13. A method for producing the check valve according to claim 1, wherein elongate sheets supplied continuously in a longitudinal direction are used as the base sheet and the valve body sheet, and

the respective valve body sheets forming a single set are supplied as a single elongate sheet that is thereafter cut in two in a width direction and overlapped with the one base sheet.
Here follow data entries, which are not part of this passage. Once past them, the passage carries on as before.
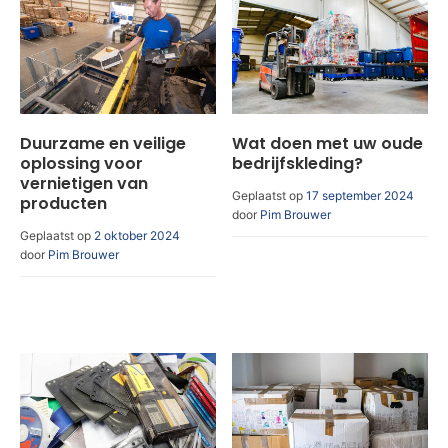
Duurzame en veilige
Wat doen met uw oude
oplossing voor
bedrijfskleding?
vernietigen van
Geplaatst op
17 september 2024
producten
door
Pim Brouwer
Geplaatst op
2 oktober 2024
door
Pim Brouwer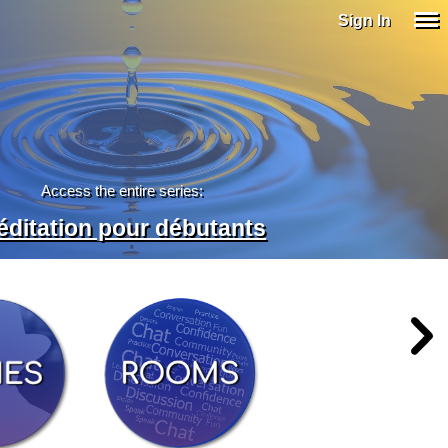
Sign In
Access the entire series:
éditation pour débutants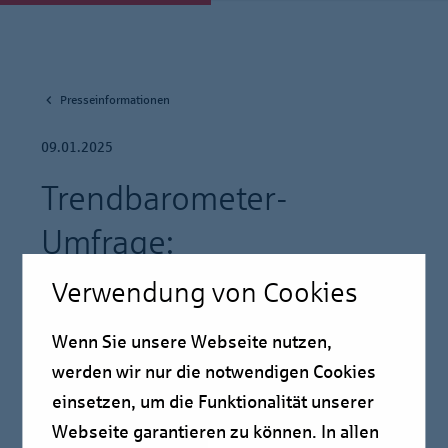
Presseinformationen
09.01.2025
Trendbarometer-
Umfrage:
Immobilienwirtschaft
Verwendung von Cookies
schaut auf Neuwahlen
Wenn Sie unsere Webseite nutzen,
werden wir nur die notwendigen Cookies
Pressmitteilung
einsetzen, um die Funktionalität unserer
Webseite garantieren zu können. In allen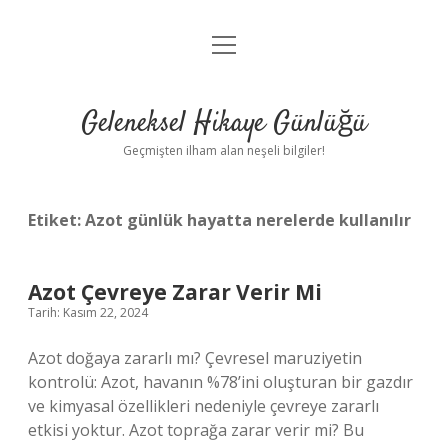
menüyü
Anasayfa
aç
Gizlilik Politikası
Geleneksel Hikaye Günlüğü
Yasal Uyarı
Geçmişten ilham alan neşeli bilgiler!
Hakkımızda
Etiket:
Azot günlük hayatta nerelerde kullanılır
Azot Çevreye Zarar Verir Mi
Tarih: Kasım 22, 2024
Azot doğaya zararlı mı? Çevresel maruziyetin
kontrolü: Azot, havanın %78’ini oluşturan bir gazdır
ve kimyasal özellikleri nedeniyle çevreye zararlı
etkisi yoktur. Azot toprağa zarar verir mi? Bu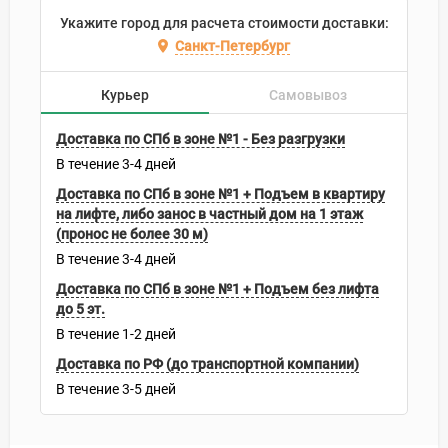
Укажите город для расчета стоимости доставки:
Санкт-Петербург
Курьер
Самовывоз
Доставка по СПб в зоне №1 - Без разгрузки
В течение
3-4
дней
Доставка по СПб в зоне №1 + Подъем в квартиру
на лифте, либо занос в частный дом на 1 этаж
(пронос не более 30 м)
В течение
3-4
дней
Доставка по СПб в зоне №1 + Подъем без лифта
до 5 эт.
В течение
1-2
дней
Доставка по РФ (до транспортной компании)
В течение
3-5
дней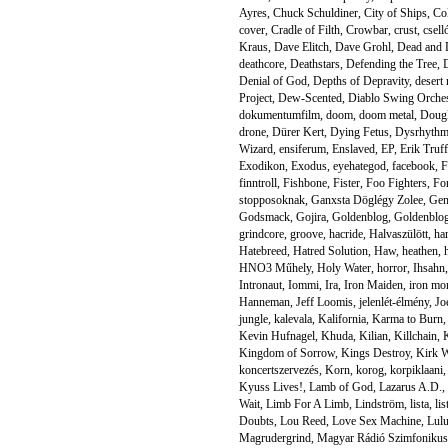
Ayres
,
Chuck Schuldiner
,
City of Ships
,
Co
cover
,
Cradle of Filth
,
Crowbar
,
crust
,
csell
Kraus
,
Dave Elitch
,
Dave Grohl
,
Dead and 
deathcore
,
Deathstars
,
Defending the Tree
,
Denial of God
,
Depths of Depravity
,
desert
Project
,
Dew-Scented
,
Diablo Swing Orches
dokumentumfilm
,
doom
,
doom metal
,
Doug
drone
,
Dürer Kert
,
Dying Fetus
,
Dysrhythm
Wizard
,
ensiferum
,
Enslaved
,
EP
,
Erik Truff
Exodikon
,
Exodus
,
eyehategod
,
facebook
,
F
finntroll
,
Fishbone
,
Fister
,
Foo Fighters
,
Fo
stopposoknak
,
Ganxsta Döglégy Zolee
,
Gen
Godsmack
,
Gojira
,
Goldenblog
,
Goldenblo
grindcore
,
groove
,
hacride
,
Halvaszülött
,
ha
Hatebreed
,
Hatred Solution
,
Haw
,
heathen
,
HNO3 Műhely
,
Holy Water
,
horror
,
Ihsahn
Intronaut
,
Iommi
,
Ira
,
Iron Maiden
,
iron mo
Hanneman
,
Jeff Loomis
,
jelenlét-élmény
,
Jo
jungle
,
kalevala
,
Kalifornia
,
Karma to Burn
Kevin Hufnagel
,
Khuda
,
Kilian
,
Killchain
,
K
Kingdom of Sorrow
,
Kings Destroy
,
Kirk W
koncertszervezés
,
Korn
,
korog
,
korpiklaani
Kyuss Lives!
,
Lamb of God
,
Lazarus A.D.
,
Wait
,
Limb For A Limb
,
Lindström
,
lista
,
li
Doubts
,
Lou Reed
,
Love Sex Machine
,
Lul
Magrudergrind
,
Magyar Rádió Szimfoniku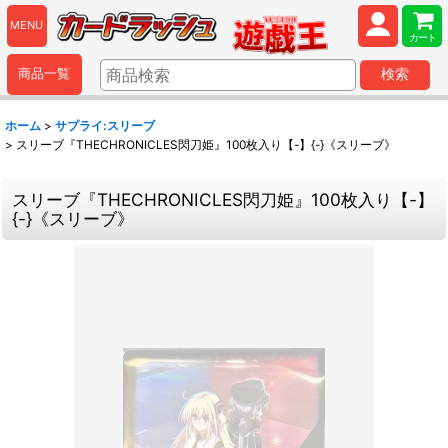
MENU
カート
商品一覧
検索
ホーム
>
サプライ:スリーブ
>
スリーブ『THECHRONICLES閃刀姫』100枚入り【-】{-}《スリーブ》
スリーブ『THECHRONICLES閃刀姫』100枚入り【-】
{-}《スリーブ》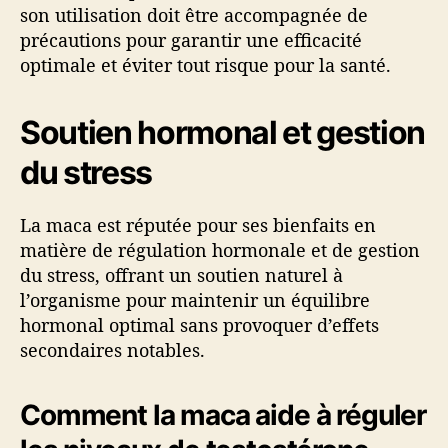
son utilisation doit être accompagnée de
précautions pour garantir une efficacité
optimale et éviter tout risque pour la santé.
Soutien hormonal et gestion
du stress
La maca est réputée pour ses bienfaits en
matière de régulation hormonale et de gestion
du stress, offrant un soutien naturel à
l’organisme pour maintenir un équilibre
hormonal optimal sans provoquer d’effets
secondaires notables.
Comment la maca aide à réguler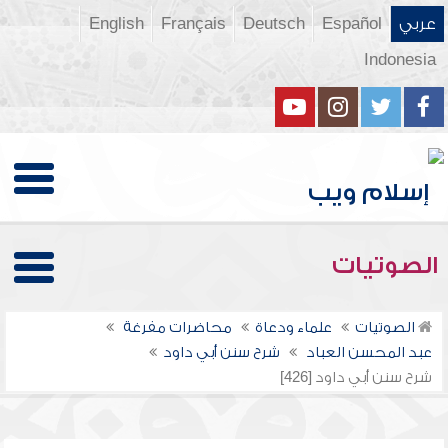
عربي
Español
Deutsch
Français
English
Indonesia
الصوتيات
الصوتيات
علماء ودعاة
محاضرات مفرغة
عبد المحسن العباد
شرح سنن أبي داود
شرح سنن أبي داود [426]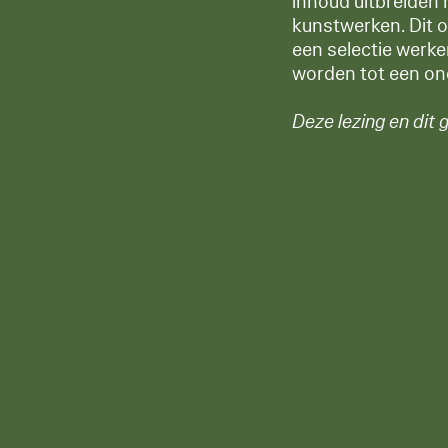
inhoud uitbreiden 
kunstwerken. Dit o
een selectie werke
worden tot een ond
Deze lezing en dit 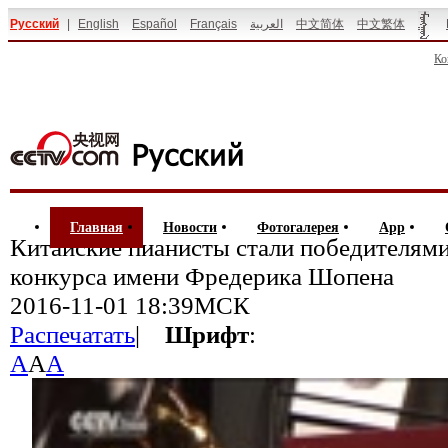
Русский
|
English
Español
Français
العربية
中文简体
中文繁体
Ко
Главная
Новости
Фотогалерея
App
Китайские пианисты стали победителя
конкурса имени Фредерика Шопена
2016-11-01 18:39МСК
Распечатать
|
Шрифт
:
A
A
A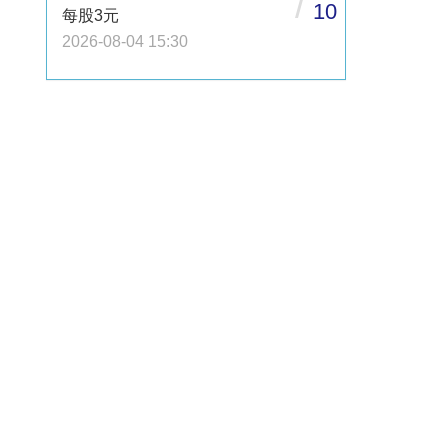
/
10
每股3元
2026-08-04 15:30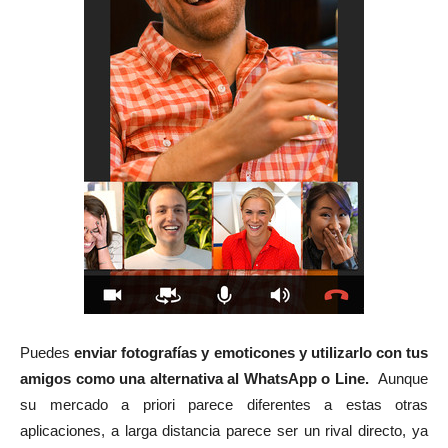
Puedes
enviar fotografías y emoticones y utilizarlo con tus
amigos como una alternativa al WhatsApp o Line.
Aunque
su mercado a priori parece diferentes a estas otras
aplicaciones, a larga distancia parece ser un rival directo, ya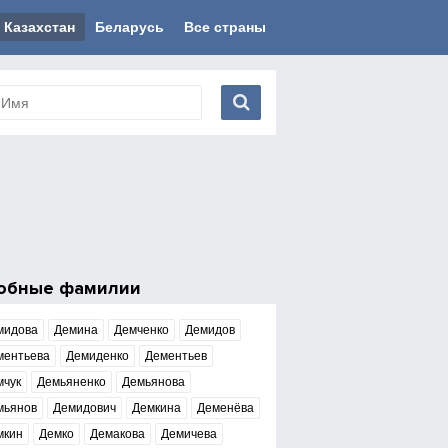
Казахстан
Беларусь
Все страны
обные фамилии
мидова
Демина
Демченко
Демидов
ментьева
Демиденко
Дементьев
мчук
Демьяненко
Демьянова
мьянов
Демидович
Демкина
Деменёва
мкин
Демко
Демакова
Демичева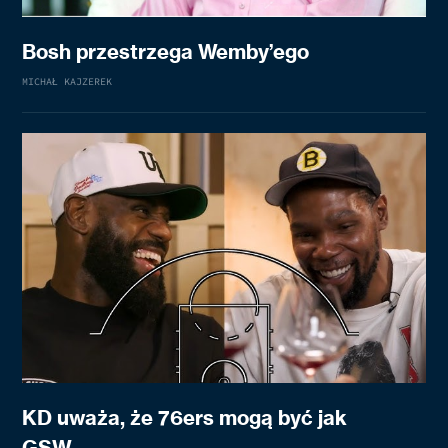
Bosh przestrzega Wemby’ego
MICHAŁ KAJZEREK
KD uważa, że 76ers mogą być jak
GSW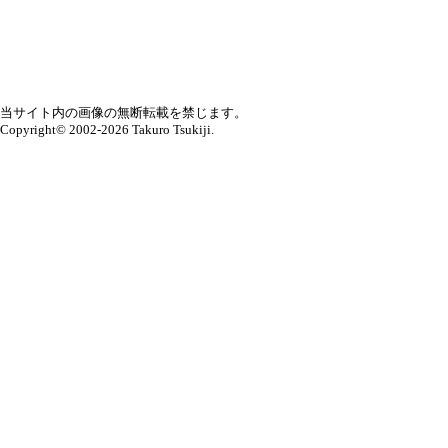
当サイト内の画像の無断転載を禁じます。
Copyright© 2002-2026 Takuro Tsukiji.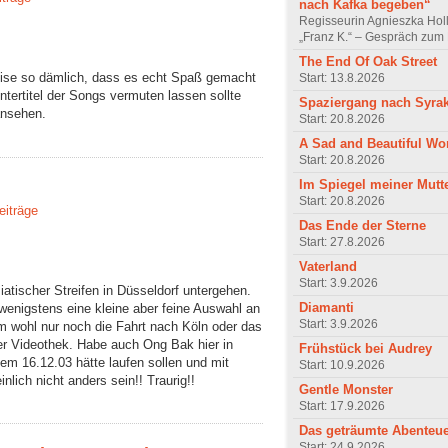
nach Kafka begeben“
Regisseurin Agnieszka Hol
„Franz K.“ – Gespräch zum 
The End Of Oak Street
nweise so dämlich, dass es echt Spaß gemacht
Start: 13.8.2026
tertitel der Songs vermuten lassen sollte
Spaziergang nach Syra
ansehen.
Start: 20.8.2026
A Sad and Beautiful Wo
Start: 20.8.2026
Im Spiegel meiner Mutt
Start: 20.8.2026
eiträge
Das Ende der Sterne
Start: 27.8.2026
Vaterland
Start: 3.9.2026
iatischer Streifen in Düsseldorf untergehen.
Diamanti
wenigstens eine kleine aber feine Auswahl an
Start: 3.9.2026
em wohl nur noch die Fahrt nach Köln oder das
er Videothek. Habe auch Ong Bak hier in
Frühstück bei Audrey
dem 16.12.03 hätte laufen sollen und mit
Start: 10.9.2026
nlich nicht anders sein!! Traurig!!
Gentle Monster
Start: 17.9.2026
Das geträumte Abenteu
Start: 24.9.2026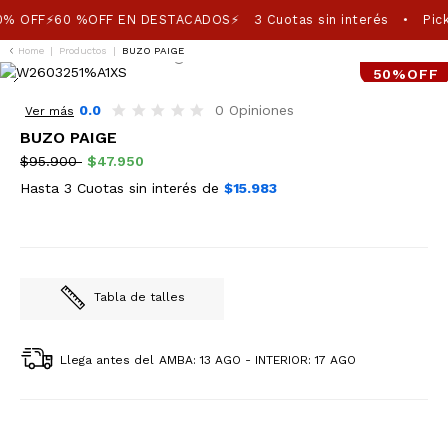
0% OFF⚡60 %OFF EN DESTACADOS⚡
3 Cuotas sin interés
Pick
•
Home
|
Productos
|
BUZO PAIGE
50%OFF
0.0
0 Opiniones
Ver más
BUZO PAIGE
$95.900
$47.950
Hasta 3 Cuotas sin interés de
$15.983
Tabla de talles
Llega antes del
AMBA: 13 AGO - INTERIOR: 17 AGO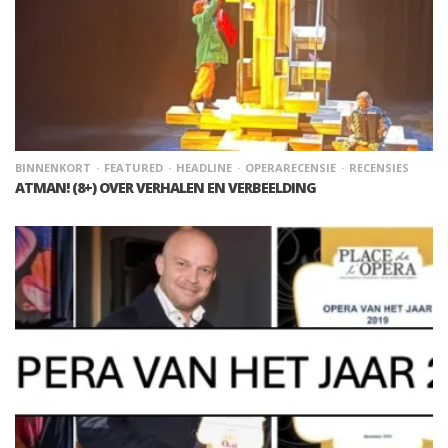
BINNENKORT
FEATURED
HEADLINE
OPERARECENSIE
RECENSIES
ATMAN! (8+) OVER VERHALEN EN VERBEELDING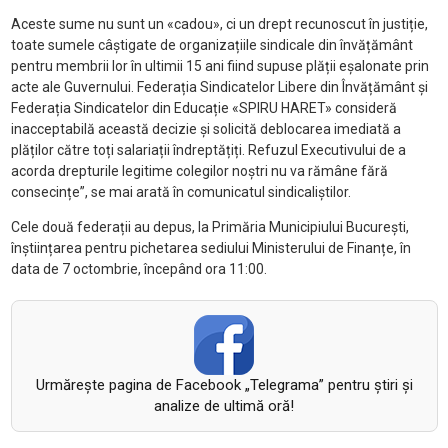
Aceste sume nu sunt un «cadou», ci un drept recunoscut în justiție,
toate sumele câștigate de organizațiile sindicale din învățământ
pentru membrii lor în ultimii 15 ani fiind supuse plății eșalonate prin
acte ale Guvernului. Federația Sindicatelor Libere din Învățământ și
Federația Sindicatelor din Educație «SPIRU HARET» consideră
inacceptabilă această decizie și solicită deblocarea imediată a
plăților către toți salariații îndreptățiți. Refuzul Executivului de a
acorda drepturile legitime colegilor noștri nu va rămâne fără
consecințe”, se mai arată în comunicatul sindicaliștilor.
Cele două federații au depus, la Primăria Municipiului București,
înștiințarea pentru pichetarea sediului Ministerului de Finanțe, în
data de 7 octombrie, începând ora 11:00.
Urmăreşte pagina de Facebook „Telegrama” pentru ştiri şi
analize de ultimă oră!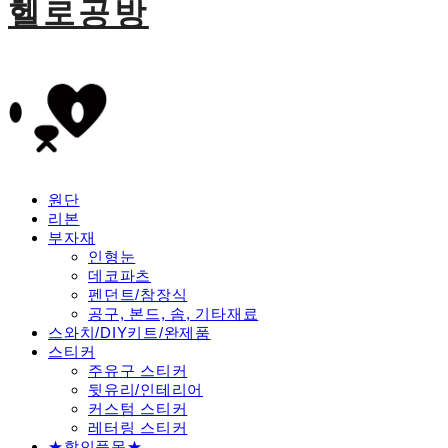
헬로공방
원단
리본
부자재
인형눈
데코파츠
펜던트/참장식
공구, 본드, 솜, 기타재료
스와치/DIY키트/완제품
스티커
주유구 스티커
뒷유리/인테리어
커스텀 스티커
레터링 스티커
★할인품목★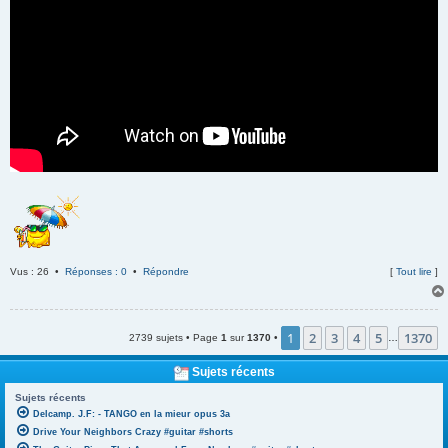
Vus : 26 •
Réponses : 0
•
Répondre
[
Tout lire
]
1
2
3
4
5
1370
2739 sujets • Page
1
sur
1370
•
…
Sujets récents
Sujets récents
Delcamp. J.F: - TANGO en la mieur opus 3a
Drive Your Neighbors Crazy #guitar #shorts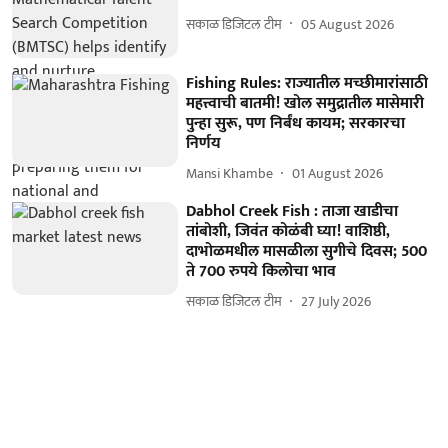
सकाळ डिजिटल टीम
05 August 2026
Fishing Rules: राज्यातील मच्छीमारांसाठी
महत्त्वाची बातमी! खोल समुद्रातील मासेमारी
पुन्हा सुरू, पण निर्बंध कायम; सरकारचा
निर्णय
Mansi Khambe
01 August 2026
Dabhol Creek Fish : ताजा खाडीचा
तांबोशी, जिवंत कोळंबी घ्या! वाशिष्ठी,
दाभोळमधील मासळीला सुगीचे दिवस; 500
ते 700 रुपये किलोचा भाव
सकाळ डिजिटल टीम
27 July 2026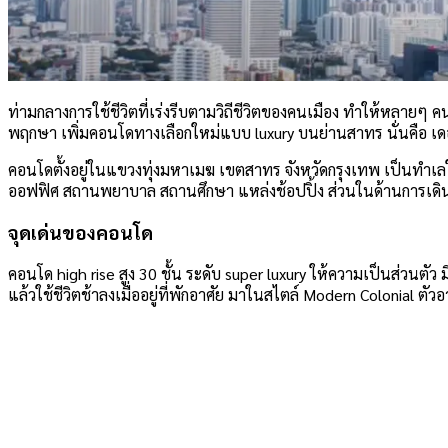
ท่ามกลางการใช้ชีวิตที่เร่งรีบตามวิถีชีวิตของคนเมือง ทำให้หลายๆ คนม
พฤกษา เพิ่มคอนโดทางเลือกใหม่แบบ luxury บนย่านสาทร นั่นคือ เดอ
คอนโดตั้งอยู่ในแขวงทุ่งมหาเมฆ เขตสาทร จังหวัดกรุงเทพ เป็นทำเลใ
ออฟฟิศ สถานพยาบาล สถานศึกษา แหล่งช้อปปิ้ง ส่วนในด้านการเดินท
จุดเด่นของคอนโด
คอนโด high rise สูง 30 ชั้น ระดับ super luxury ให้ความเป็นส่วนตั
แล้วใช้ชีวิตช้าลงเมื่ออยู่ที่พักอาศัย มาในสไตล์ Modern Colonial ต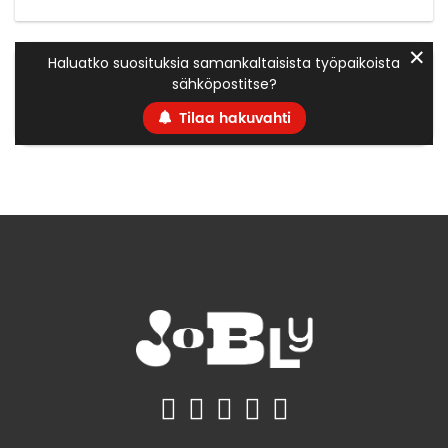
✕
Haluatko suosituksia samankaltaisista työpaikoista
sähköpostitse?
Tilaa hakuvahti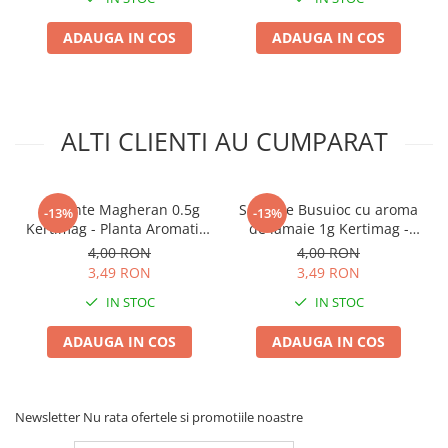
Plase plante
ADAUGA IN COS
ADAUGA IN COS
Pompa de apa curata/murdara
Pompa de stropit
Raticide
ALTI CLIENTI AU CUMPARAT
Saci
Spray si intretinere
Seminte Magheran 0.5g
Seminte Busuioc cu aroma
-13%
-13%
Vinificatie
Kertimag - Planta Aromatica
de lamaie 1g Kertimag -
Lichidare STOC
si Medicinala pentru
Planta Aromatica Exotica
4,00 RON
4,00 RON
Gradina si Balcon
pentru Deserturi si Peste
Produse Bricolaj
3,49 RON
3,49 RON
Acumulatori si Incarcatoare
IN STOC
IN STOC
Baros / Ciocan / Topor
ADAUGA IN COS
ADAUGA IN COS
Burghie
Cantare
Newsletter
Nu rata ofertele si promotiile noastre
Centuri/chingi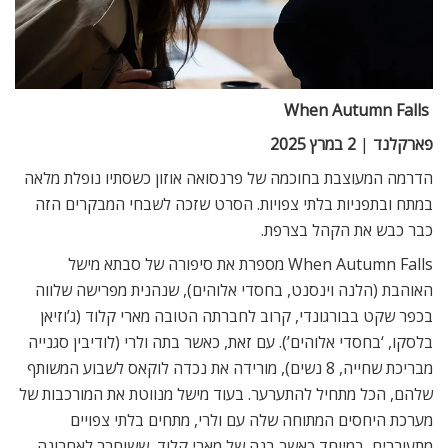
When Autumn Falls
פארקלנד
|
2 במרץ 2025
הדרמה המעוצבת בחוכמה של פרנסואה אוזון כשסתיו נופלת מלאה
במתח ובתפניות בלתי צפויות. הסרט שזכה לשבחי המבקרים הזה
כבר כבש את הקהל בצרפת.
When Autumn Falls מספרת את סיפורה של סבתא מישל
האוהבת (הלנה וינסנט, בחסדי אלוהים), שנהנית מפרישה שלווה
בכפר שקט בבורגונדי, קרוב לחברתה הטובה מארי קלוד (ג’וזיאן
בלסקו, ‘בחסדי אלוהים’). עם זאת, כאשר בתה ולרי (לודיבין סגנייה
מבריכת שחייה, 8 נשים), מורידה את נכדה לוקאס לשבוע המשותף
שלהם, הכל מתחיל להתערער. בעוד מישל מנווטת את המורכבות של
מערכת היחסים המתוחה שלה עם ולרי, מתחים בלתי צפויים
מתעוררים, במיוחד כאשר בנה של מארי קלוד, ששוחרר לאחרונה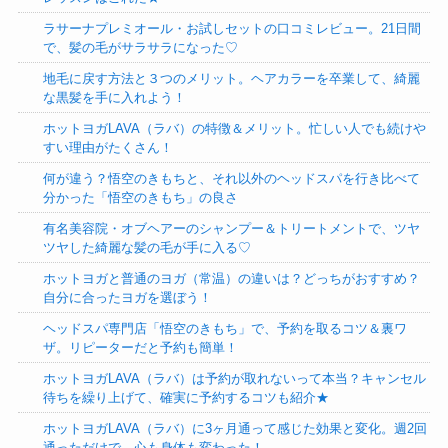
ラサーナプレミオール・お試しセットの口コミレビュー。21日間
で、髪の毛がサラサラになった♡
地毛に戻す方法と３つのメリット。ヘアカラーを卒業して、綺麗
な黒髪を手に入れよう！
ホットヨガLAVA（ラバ）の特徴＆メリット。忙しい人でも続けや
すい理由がたくさん！
何が違う？悟空のきもちと、それ以外のヘッドスパを行き比べて
分かった「悟空のきもち」の良さ
有名美容院・オブヘアーのシャンプー＆トリートメントで、ツヤ
ツヤした綺麗な髪の毛が手に入る♡
ホットヨガと普通のヨガ（常温）の違いは？どっちがおすすめ？
自分に合ったヨガを選ぼう！
ヘッドスパ専門店「悟空のきもち」で、予約を取るコツ＆裏ワ
ザ。リピーターだと予約も簡単！
ホットヨガLAVA（ラバ）は予約が取れないって本当？キャンセル
待ちを繰り上げて、確実に予約するコツも紹介★
ホットヨガLAVA（ラバ）に3ヶ月通って感じた効果と変化。週2回
通っただけで、心も身体も変わった！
14. A method for producing a sealing bag having a check valve fixed thereto,

wherein the check valve is comprised of flexible base sheets made of resin; and a plurality of valve body sheets,

one base sheet of the base sheets has gas permeability across its entire surface,

the base sheets are disposed to face each other in a front/back direction,

at least two sheets of the plurality of valve body sheets forming a single set comprising an upstream valve body sheet disposed at an upstream side and a downstream valve body sheet disposed at a downstream side on a basis of a gas flow direction during evacuation,

each of the valve body sheets that forms the single set are adhered at least to the one base sheet,

the adhesion is achieved so that the respective valve body sheets are aligned in series in the gas flow direction during evacuation and so as not to be overlapped in the front/back direction,

the adhesion of the upstream valve body sheet to the one base sheet is achieved at an upstream end side with a downstream end side being made movable with respect to the base sheets,

the adhesion of the downstream valve body sheet is achieved at a downstream end side with an upstream end side being movable with respect to the base sheets, and

the respective ends of the valve body sheets that are made movable with respect to the base sheets are capable of closely contacting the other base sheet or a valve body sheet that is different from the valve body sheets forming the single set and is adhered to the other base sheet; and

a flexible elongate sheet made of resin and supplied continuously in a longitudinal direction is used as a bag sheet,

the method for producing a sealing bag comprising the steps of:

sandwiching the check valve by the bag sheet;

forming a lateral direction seal traversing the check valve in a width direction by adhesion of the bag sheet; and

forming a longitudinal direction seal by adhesion of the bag sheet;

the longitudinal direction seal formed in the steps, being in a direction intersecting the lateral direction seal and extended more to the upstream side on the basis of the gas flow direction during evacuation inside the check valve than the lateral direction seal,

the longitudinal direction seal being provided sandwiching the check valve and spaced by an interval wider than a width dimension of the check valve to form a single set by two, and

an upstream end of the longitudinal direction seal being positioned further upstream, on a basis of the gas flow direction during evacuation inside the check valve, than a lower end of a portion, of the gas flow passage portion in the one base sheet, which is defined by the lateral direction seal and through which air practically flows.